▶ _Data shown_:
-- Opening Marker --

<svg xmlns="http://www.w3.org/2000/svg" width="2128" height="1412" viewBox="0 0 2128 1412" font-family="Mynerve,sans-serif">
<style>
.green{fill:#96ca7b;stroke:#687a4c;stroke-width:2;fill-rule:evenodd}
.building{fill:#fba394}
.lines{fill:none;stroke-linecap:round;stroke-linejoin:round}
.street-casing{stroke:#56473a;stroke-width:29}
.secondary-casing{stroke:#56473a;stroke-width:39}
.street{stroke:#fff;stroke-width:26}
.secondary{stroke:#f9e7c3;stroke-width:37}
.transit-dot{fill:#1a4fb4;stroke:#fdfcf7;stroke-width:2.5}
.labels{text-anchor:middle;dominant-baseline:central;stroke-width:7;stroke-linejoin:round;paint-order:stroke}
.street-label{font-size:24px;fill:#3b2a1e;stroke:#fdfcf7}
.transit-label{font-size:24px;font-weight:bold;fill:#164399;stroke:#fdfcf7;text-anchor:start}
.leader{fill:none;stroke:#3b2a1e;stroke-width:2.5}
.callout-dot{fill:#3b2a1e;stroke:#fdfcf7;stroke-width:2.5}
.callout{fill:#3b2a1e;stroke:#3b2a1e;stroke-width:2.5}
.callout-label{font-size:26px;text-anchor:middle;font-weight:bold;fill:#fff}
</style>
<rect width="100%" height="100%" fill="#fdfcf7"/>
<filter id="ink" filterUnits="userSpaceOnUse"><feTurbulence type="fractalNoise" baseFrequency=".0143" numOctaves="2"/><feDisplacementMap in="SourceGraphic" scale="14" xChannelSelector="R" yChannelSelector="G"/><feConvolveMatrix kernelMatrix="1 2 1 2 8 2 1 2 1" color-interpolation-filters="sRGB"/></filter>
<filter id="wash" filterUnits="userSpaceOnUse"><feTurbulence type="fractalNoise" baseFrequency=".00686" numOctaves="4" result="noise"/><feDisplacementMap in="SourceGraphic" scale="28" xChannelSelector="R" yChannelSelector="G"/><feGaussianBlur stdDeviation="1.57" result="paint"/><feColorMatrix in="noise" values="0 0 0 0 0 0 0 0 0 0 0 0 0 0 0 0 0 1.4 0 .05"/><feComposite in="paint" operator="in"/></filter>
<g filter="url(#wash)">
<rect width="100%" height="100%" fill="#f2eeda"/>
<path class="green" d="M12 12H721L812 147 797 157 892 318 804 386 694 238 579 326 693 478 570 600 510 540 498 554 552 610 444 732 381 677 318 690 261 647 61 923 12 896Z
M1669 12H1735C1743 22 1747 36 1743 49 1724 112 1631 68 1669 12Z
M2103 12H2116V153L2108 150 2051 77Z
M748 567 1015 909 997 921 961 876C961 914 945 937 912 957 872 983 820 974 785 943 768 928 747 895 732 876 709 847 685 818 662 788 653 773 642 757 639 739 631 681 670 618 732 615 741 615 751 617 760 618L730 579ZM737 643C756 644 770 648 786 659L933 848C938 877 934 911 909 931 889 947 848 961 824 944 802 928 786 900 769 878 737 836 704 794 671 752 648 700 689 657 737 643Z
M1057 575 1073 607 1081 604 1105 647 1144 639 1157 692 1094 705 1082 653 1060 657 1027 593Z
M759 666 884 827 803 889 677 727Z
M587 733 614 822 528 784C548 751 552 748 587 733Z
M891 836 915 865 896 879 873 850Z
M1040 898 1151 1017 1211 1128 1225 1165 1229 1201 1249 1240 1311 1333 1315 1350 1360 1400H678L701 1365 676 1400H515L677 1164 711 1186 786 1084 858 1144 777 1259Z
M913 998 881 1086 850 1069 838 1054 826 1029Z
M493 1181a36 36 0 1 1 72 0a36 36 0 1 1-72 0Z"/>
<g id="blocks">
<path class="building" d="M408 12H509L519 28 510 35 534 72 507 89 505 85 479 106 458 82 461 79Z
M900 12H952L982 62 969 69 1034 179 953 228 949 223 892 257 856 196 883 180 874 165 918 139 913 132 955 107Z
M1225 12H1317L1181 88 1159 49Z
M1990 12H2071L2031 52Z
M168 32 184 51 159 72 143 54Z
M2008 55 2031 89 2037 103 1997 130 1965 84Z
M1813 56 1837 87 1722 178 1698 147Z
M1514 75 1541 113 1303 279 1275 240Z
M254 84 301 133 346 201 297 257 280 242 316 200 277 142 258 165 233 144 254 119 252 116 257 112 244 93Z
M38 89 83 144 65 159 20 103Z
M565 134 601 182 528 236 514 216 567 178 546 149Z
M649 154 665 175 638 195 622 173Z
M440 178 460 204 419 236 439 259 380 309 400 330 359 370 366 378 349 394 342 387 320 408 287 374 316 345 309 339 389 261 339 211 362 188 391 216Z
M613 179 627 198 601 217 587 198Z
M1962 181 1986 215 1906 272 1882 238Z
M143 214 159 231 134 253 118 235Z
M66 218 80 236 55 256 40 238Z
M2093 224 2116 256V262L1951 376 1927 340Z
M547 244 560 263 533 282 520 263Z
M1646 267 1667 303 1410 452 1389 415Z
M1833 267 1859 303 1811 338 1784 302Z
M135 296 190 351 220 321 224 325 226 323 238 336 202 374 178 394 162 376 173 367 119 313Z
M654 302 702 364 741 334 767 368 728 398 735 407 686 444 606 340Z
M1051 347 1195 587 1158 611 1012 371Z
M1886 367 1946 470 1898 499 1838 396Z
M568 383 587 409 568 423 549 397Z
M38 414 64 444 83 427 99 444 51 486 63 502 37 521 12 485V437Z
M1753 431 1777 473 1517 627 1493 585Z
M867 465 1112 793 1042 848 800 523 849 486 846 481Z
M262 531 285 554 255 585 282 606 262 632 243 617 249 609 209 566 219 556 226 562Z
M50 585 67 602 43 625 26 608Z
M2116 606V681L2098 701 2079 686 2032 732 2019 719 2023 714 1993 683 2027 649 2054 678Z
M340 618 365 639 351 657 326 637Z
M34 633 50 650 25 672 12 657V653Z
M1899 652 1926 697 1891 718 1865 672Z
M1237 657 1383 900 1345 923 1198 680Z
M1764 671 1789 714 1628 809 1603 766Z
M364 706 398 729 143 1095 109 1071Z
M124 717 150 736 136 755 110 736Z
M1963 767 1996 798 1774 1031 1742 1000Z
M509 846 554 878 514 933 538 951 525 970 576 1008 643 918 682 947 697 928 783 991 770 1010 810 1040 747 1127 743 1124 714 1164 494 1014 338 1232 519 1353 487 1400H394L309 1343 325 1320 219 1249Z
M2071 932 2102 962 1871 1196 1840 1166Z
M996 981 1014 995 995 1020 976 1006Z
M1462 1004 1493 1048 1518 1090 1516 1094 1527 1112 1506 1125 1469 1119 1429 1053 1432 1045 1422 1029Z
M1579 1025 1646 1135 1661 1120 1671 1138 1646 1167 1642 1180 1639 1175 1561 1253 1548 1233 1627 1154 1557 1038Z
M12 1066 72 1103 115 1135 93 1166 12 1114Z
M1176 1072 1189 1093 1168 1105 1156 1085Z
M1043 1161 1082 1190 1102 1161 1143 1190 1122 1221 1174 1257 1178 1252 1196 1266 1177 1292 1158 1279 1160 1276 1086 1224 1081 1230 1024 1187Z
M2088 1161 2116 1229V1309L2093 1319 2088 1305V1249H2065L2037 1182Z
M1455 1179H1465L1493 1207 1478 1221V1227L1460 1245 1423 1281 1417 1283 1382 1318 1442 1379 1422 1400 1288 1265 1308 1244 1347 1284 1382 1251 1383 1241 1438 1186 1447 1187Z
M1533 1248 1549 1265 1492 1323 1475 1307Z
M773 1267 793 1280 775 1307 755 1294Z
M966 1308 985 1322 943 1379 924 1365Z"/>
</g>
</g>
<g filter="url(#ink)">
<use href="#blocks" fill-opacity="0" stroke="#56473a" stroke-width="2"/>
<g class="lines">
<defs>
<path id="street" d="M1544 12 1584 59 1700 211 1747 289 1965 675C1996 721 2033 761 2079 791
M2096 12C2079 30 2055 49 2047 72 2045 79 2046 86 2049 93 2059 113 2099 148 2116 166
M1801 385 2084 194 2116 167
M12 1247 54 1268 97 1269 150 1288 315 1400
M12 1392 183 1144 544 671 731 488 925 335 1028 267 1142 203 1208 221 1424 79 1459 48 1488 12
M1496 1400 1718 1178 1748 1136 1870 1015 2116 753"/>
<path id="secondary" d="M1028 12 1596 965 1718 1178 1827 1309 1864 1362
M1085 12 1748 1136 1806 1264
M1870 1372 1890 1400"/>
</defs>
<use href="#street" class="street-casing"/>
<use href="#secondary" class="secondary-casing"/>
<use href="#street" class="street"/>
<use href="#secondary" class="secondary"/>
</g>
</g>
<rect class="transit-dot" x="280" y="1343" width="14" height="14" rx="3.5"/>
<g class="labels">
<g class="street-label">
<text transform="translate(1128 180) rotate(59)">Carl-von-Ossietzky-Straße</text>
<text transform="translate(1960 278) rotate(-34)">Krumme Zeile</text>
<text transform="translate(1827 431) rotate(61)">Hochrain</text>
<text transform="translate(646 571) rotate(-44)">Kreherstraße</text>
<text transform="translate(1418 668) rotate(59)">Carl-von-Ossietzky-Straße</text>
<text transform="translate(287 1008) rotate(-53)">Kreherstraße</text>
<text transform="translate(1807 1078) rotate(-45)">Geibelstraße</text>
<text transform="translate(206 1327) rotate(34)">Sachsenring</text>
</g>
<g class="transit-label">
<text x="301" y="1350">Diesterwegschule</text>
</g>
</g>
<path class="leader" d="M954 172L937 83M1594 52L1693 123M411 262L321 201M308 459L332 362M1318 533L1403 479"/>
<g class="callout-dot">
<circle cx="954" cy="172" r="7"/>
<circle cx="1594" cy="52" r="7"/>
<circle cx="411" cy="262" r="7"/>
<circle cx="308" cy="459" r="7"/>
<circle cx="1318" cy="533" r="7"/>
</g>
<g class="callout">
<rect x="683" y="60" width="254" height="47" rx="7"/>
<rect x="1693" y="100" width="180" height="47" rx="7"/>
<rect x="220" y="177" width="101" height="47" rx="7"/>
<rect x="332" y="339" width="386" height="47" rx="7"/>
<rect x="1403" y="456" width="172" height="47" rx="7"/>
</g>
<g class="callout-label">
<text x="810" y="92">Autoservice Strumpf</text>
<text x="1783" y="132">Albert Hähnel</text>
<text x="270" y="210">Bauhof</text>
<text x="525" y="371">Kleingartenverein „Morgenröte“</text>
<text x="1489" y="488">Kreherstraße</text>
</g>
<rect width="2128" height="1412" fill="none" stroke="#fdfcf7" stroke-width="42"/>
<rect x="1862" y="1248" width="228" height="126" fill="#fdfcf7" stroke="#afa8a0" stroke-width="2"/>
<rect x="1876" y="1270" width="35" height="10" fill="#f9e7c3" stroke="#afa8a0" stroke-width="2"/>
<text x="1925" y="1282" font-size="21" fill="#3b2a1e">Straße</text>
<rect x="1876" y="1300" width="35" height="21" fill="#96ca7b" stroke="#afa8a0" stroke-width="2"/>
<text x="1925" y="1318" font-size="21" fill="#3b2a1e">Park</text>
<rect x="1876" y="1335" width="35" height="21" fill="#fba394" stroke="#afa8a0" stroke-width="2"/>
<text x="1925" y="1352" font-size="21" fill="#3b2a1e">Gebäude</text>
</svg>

-- Closing Marker --

▶ _What you need to do_:
Working through the entries above, copy every line in which "lines" is found.

▶ _Expected answer_:
.lines{fill:none;stroke-linecap:round;stroke-linejoin:round}
<g class="lines">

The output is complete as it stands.